His race plan was to stroll the steep uphills, run the downhills, and do a run-walk sequence on the flat sections. “That’s what I do. That’s how I prepare. As a result of I determine in a race like this, I’m not going to run any greater than half the race,” he mentioned. “And I’d moderately begin originally to combine it up moderately than doing a loss of life march on the finish.”

Greater than as soon as, Becker credited his crew — Smith-Batchen, Marshall Ulrich, Heather Ulrich, and Will Litwin — for serving to him by way of the race and showering him with powerful love when he wanted it. “They bought me to the end line,” he mentioned.
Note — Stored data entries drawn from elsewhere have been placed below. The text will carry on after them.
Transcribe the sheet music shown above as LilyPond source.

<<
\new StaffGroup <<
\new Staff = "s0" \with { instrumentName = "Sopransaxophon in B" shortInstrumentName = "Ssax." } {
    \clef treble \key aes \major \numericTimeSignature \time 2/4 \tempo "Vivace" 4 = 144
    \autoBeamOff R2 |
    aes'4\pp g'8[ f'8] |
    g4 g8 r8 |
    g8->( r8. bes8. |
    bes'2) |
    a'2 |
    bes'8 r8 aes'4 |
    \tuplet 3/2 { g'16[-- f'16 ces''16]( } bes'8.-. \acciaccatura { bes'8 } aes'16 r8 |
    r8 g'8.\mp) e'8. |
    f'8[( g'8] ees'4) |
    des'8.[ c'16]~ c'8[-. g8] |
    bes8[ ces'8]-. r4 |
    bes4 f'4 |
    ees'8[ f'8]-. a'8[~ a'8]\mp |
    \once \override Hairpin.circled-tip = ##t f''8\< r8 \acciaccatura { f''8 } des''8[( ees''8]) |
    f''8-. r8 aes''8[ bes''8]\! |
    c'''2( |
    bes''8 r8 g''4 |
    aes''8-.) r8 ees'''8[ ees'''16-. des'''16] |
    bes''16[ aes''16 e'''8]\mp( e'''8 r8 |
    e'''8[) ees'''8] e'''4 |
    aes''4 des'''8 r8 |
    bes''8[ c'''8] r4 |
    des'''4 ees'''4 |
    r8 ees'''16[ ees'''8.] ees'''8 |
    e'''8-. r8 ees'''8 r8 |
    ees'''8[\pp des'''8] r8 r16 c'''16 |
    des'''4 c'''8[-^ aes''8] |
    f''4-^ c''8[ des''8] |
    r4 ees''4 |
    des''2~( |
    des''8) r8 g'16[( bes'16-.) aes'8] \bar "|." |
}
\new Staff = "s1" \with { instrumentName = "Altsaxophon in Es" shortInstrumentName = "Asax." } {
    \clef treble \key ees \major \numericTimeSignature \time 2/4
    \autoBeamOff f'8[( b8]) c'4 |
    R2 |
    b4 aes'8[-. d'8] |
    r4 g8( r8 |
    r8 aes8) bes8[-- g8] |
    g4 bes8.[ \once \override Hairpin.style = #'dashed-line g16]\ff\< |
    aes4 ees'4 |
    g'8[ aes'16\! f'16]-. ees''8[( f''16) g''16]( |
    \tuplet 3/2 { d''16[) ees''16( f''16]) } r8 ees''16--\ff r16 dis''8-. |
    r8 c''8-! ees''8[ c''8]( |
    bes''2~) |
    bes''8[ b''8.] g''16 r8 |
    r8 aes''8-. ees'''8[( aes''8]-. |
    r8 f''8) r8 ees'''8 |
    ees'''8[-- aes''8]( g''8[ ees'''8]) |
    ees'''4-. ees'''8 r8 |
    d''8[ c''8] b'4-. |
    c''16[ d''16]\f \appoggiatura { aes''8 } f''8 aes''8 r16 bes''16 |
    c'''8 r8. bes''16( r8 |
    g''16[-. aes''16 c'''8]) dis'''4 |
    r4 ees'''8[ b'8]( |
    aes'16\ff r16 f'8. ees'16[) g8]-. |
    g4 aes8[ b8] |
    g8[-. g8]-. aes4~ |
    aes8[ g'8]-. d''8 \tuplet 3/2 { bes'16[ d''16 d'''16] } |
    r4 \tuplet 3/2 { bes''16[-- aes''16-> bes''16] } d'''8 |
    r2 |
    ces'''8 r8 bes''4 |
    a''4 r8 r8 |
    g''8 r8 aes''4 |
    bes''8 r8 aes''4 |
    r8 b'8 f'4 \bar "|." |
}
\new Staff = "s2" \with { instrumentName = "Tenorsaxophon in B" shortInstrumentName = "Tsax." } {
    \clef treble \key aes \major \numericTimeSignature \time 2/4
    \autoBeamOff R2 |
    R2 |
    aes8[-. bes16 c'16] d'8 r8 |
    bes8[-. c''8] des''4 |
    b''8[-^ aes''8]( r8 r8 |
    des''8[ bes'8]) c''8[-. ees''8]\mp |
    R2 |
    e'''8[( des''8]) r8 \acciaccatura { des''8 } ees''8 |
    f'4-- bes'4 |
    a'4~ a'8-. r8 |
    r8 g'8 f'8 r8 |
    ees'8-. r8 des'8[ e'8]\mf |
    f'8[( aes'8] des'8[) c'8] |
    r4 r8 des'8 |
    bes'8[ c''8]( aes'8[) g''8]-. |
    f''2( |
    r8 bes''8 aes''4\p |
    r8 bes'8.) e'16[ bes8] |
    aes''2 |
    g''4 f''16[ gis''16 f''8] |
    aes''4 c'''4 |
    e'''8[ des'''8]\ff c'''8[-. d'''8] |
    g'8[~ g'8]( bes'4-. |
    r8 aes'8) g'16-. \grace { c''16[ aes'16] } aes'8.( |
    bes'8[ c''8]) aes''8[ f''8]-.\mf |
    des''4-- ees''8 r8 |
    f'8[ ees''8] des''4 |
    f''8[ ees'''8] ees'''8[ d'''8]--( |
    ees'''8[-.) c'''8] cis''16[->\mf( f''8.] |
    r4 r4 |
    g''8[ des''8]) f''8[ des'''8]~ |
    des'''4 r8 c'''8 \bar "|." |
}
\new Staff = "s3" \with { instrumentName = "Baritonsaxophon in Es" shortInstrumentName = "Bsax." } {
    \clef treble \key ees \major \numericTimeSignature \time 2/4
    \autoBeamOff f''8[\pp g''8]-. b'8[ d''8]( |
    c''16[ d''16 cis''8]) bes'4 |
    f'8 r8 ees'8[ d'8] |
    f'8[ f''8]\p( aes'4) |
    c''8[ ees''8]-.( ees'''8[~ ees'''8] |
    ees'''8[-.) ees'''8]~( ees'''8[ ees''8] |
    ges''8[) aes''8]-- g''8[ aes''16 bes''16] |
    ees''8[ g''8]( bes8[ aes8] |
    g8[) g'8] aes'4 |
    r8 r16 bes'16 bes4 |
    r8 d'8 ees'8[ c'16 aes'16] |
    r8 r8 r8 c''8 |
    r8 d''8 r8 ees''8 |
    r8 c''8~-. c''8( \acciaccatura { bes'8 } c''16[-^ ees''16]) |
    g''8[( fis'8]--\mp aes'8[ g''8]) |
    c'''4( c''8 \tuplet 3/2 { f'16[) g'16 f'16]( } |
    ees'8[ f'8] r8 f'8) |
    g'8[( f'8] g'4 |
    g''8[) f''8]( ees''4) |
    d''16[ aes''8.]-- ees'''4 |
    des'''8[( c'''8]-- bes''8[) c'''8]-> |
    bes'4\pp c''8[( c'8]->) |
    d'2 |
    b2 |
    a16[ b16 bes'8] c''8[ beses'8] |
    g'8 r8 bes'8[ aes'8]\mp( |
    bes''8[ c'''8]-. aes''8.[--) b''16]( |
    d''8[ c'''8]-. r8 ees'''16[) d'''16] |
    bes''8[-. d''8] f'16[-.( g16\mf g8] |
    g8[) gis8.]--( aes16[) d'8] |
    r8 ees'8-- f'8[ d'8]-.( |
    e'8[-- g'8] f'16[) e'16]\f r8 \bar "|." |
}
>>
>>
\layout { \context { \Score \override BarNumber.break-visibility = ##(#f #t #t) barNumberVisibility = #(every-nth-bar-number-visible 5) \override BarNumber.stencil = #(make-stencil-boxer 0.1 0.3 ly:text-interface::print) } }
By the point he bought to Lone Pine, the penultimate checkpoint about 123 miles in, he knew he would do it. “All I needed to do,” he mentioned, “was rise up that hill.” Becker bought up the hill — his unassuming identify for the 13-mile climb as much as the Mount Whitney trailhead with greater than 4,500 toes of elevation acquire — and made historical past. At 80 years younger, he had completed it.

Bob Becker - 2025 Badwater 135 Mile - Stovepipe Wells

Bob Becker close to Stovepipe Wells on the 2025 Badwater 135 Mile. Photograph: Arnold Begay

Reflections

Per week later, he mirrored on what it meant. “The very fact is, I’m older, so I’m not as quick as I was. I can’t bomb a downhill path race anymore. I simply don’t have that confidence,” Becker mentioned. “And so I’ve to select my races rigorously. I’ve to make sure that I’m being life like in regards to the cutoffs and the situations of the race. However in any other case, the truth that I’m the oldest man is sort of secondary.”

Badwater, he mentioned, was the one race the place his main goal was breaking the oldest finisher report. “And I had my eye on it for a very long time,” Becker mentioned. “And so, it was very satisfying to lastly be capable to do this.”